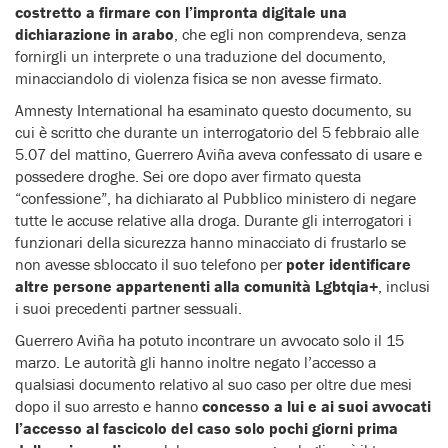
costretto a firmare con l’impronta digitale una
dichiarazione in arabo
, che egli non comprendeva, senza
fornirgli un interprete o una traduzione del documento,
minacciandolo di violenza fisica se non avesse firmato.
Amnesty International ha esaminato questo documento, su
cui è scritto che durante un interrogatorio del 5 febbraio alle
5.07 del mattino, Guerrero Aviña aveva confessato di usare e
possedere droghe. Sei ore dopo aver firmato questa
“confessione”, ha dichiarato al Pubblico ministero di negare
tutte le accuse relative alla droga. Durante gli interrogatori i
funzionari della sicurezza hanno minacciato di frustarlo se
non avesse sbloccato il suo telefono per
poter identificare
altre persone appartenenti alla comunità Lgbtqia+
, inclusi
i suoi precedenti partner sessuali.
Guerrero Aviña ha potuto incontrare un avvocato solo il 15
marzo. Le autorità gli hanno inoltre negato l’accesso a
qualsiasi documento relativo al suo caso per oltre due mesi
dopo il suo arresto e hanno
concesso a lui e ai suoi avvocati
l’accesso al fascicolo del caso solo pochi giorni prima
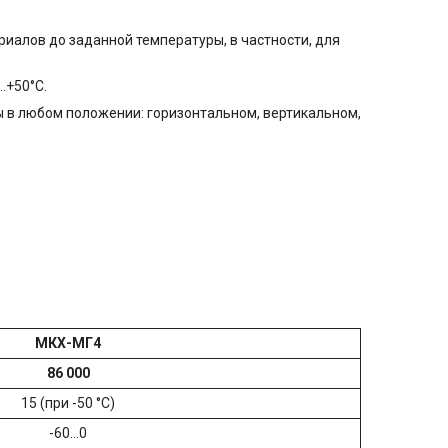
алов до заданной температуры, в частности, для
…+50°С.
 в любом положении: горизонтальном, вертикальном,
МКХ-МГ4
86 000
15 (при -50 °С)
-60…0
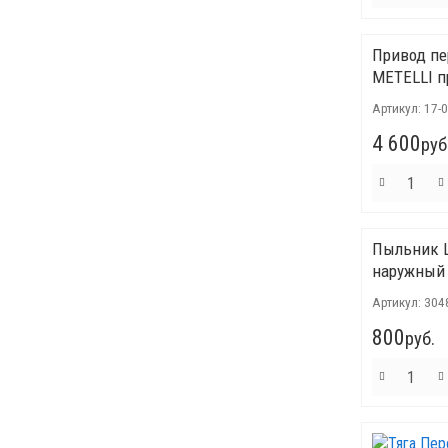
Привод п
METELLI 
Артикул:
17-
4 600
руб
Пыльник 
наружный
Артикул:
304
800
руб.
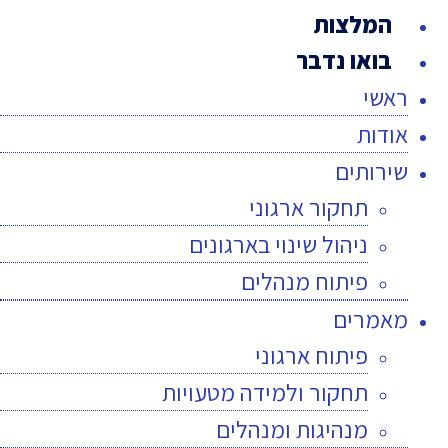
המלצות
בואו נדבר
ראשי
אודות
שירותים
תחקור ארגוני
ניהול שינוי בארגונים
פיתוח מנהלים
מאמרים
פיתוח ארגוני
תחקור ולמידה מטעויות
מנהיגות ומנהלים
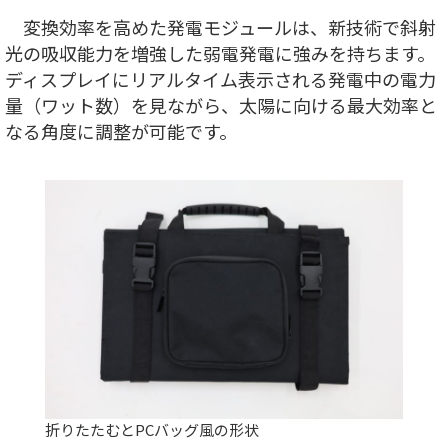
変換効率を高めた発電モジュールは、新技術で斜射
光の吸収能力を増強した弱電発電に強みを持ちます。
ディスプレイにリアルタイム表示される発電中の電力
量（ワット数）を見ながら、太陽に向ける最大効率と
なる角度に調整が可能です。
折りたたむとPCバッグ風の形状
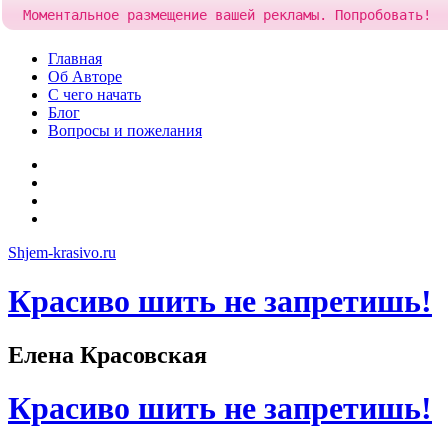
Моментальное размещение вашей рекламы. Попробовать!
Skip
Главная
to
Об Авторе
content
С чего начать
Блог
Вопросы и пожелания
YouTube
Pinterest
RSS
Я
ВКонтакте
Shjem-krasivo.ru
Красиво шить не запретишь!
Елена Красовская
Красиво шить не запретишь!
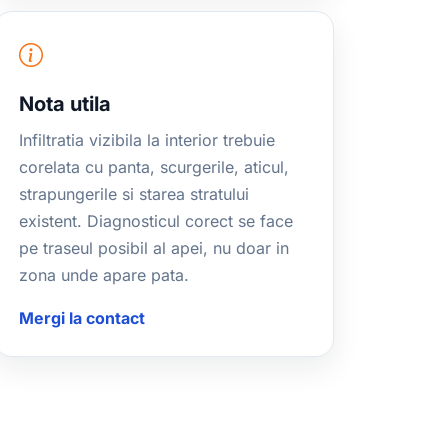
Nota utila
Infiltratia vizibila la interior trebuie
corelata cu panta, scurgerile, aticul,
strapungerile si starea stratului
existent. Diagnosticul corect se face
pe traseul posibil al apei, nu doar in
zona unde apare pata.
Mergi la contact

····················

• **DIRECTIONS FOR THIS TASK**:
Please identify each line above that contains the word "alla", and copy those lines out in full.

• **OUTPUT FOR THIS EXERCISE**:
tutte le accuse relative alla droga. Durante gli interrogatori i
altre persone appartenenti alla comunità Lgbtqia+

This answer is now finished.